Each line of the data should be repeated precisely.
━━━━━━━━━━
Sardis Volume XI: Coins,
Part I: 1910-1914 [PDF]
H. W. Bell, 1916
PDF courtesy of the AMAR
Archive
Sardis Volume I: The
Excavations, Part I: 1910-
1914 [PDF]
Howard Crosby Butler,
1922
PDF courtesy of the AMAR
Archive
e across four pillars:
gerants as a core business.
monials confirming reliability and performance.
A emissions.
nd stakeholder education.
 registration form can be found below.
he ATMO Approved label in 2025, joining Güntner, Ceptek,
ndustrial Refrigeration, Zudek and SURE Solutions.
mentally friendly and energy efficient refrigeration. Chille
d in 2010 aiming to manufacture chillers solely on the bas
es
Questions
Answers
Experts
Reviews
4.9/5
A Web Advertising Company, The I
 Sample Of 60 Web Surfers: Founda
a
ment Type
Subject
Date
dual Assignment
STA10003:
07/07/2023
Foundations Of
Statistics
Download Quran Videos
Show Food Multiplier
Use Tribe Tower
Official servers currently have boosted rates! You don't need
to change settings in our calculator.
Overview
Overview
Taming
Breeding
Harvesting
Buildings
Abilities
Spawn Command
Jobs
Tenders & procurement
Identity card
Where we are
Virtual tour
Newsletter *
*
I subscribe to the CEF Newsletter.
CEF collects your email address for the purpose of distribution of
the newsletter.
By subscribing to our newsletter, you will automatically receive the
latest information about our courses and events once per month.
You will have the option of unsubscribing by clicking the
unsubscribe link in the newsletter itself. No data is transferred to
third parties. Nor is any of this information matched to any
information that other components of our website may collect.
━━━━━━━━━━
**Response to this exercise**.
Sardis Volume XI: Coins,
Part I: 1910-1914 [PDF]
H. W. Bell, 1916
PDF courtesy of the AMAR
Archive
Sardis Volume I: The
Excavations, Part I: 1910-
1914 [PDF]
Howard Crosby Butler,
1922
PDF courtesy of the AMAR
Archive
e across four pillars:
gerants as a core business.
monials confirming reliability and performance.
A emissions.
nd stakeholder education.
 registration form can be found below.
he ATMO Approved label in 2025, joining Güntner, Ceptek,
ndustrial Refrigeration, Zudek and SURE Solutions.
mentally friendly and energy efficient refrigeration. Chille
d in 2010 aiming to manufacture chillers solely on the bas
es
Questions
Answers
Experts
Reviews
4.9/5
A Web Advertising Company, The I
 Sample Of 60 Web Surfers: Founda
a
ment Type
Subject
Date
dual Assignment
STA10003:
07/07/2023
Foundations Of
Statistics
Download Quran Videos
Show Food Multiplier
Use Tribe Tower
Official servers currently have boosted rates! You don't need
to change settings in our calculator.
Overview
Overview
Taming
Breeding
Harvesting
Buildings
Abilities
Spawn Command
Jobs
Tenders & procurement
Identity card
Where we are
Virtual tour
Newsletter *
*
I subscribe to the CEF Newsletter.
CEF collects your email address for the purpose of distribution of
the newsletter.
By subscribing to our newsletter, you will automatically receive the
latest information about our courses and events once per month.
You will have the option of unsubscribing by clicking the
unsubscribe link in the newsletter itself. No data is transferred to
third parties. Nor is any of this information matched to any
information that other components of our website may collect.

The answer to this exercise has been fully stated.